**Selected extract**
***
Manohar Manoj () is an Indian politician, pundit and expert analyst on Indian television. He founded Bharat Parivartan Abhiyan, a campaign against corruption in 2007 from Ghandhi Ashram, Bhitiharwa, West Champaran in the Indian state of Bihar, his home district.

Career

Politician 
As a national convenor of Bharat Parivartan Abhiyan, he made padyatra in 700 villages of West Champaran from June to December 2008. He framed a local manifesto for the Balmikinagar lok sabha constituency. It incorporated a broad range of political and election reform, social awakening and economic planning proposals. The manifesto was entitled 'Champaran Banega Bharat Ka Champion'. It offered a vision to fully utilize the local natural and human resources and provide better local governance.

He fought 2009 and 2014 Lok Sabha elections as an independent candidate from Balmikinagar (Bihar).

Author 

The central point of his work and thinking is the issue of corruption. From his childhood he felt that corruption was the root cause of India's problems. He wrote thousands of articles and reports on this issue. He edited more than 200 issues of Economy India magazine. He writes a very popular political economy column named Rajartha for Economy India and other publications. He founded Bharatiya Yuva Patrakar Sangathan India's first youth media organization in 1995, which basically works for granting constitutional status of fourth estate to media.
***
**Recorded information**
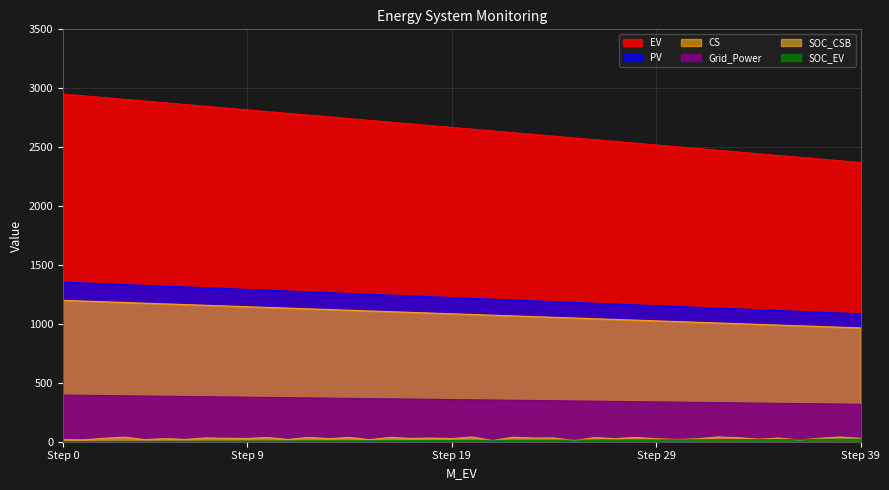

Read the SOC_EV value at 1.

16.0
***
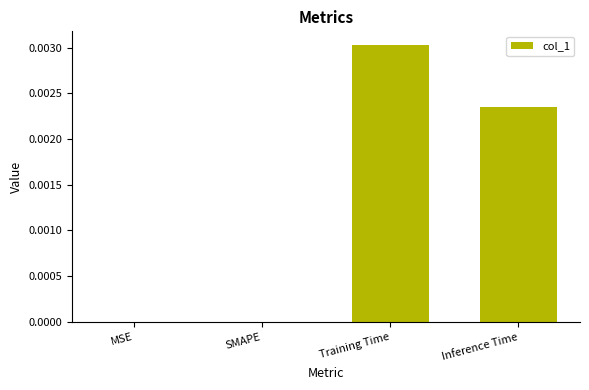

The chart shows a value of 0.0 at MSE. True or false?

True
***
**Task instructions**
(a) Answer these about the profile of Manohar Manoj, one answer per line and marked the same way:
(i) In what year did he found Bharat Parivartan Abhiyan?
(ii) How many villages of West Champaran did his padyatra cover?
(iii) What is the name of the political economy column he writes?
(b) Which years are mentioned in the profile of Manohar Manoj? List every one.
(c) Pick up the profile of Manohar Manoj after its last sentence and keep writing it.

**Outputs in order**
(a)
(i) 2007
(ii) 700
(iii) Rajartha

(b) 1995, 2007, 2008, 2009, 2014

(c)
He has recently authored a mammoth book on corruption titled 'A Crusade against Corruption on the Neutral Path, which is in two volumes and having 850 pages. He has also authored another book titled 'A Dialogue on System Change, An initiative to make a New India', which has its Hindi edition named 'Vyastha Parivartan ek Vimarsh, pehal ek naye bharat ke rachna ki'. These both books are the complete documentary perspective of our whole public order and governance.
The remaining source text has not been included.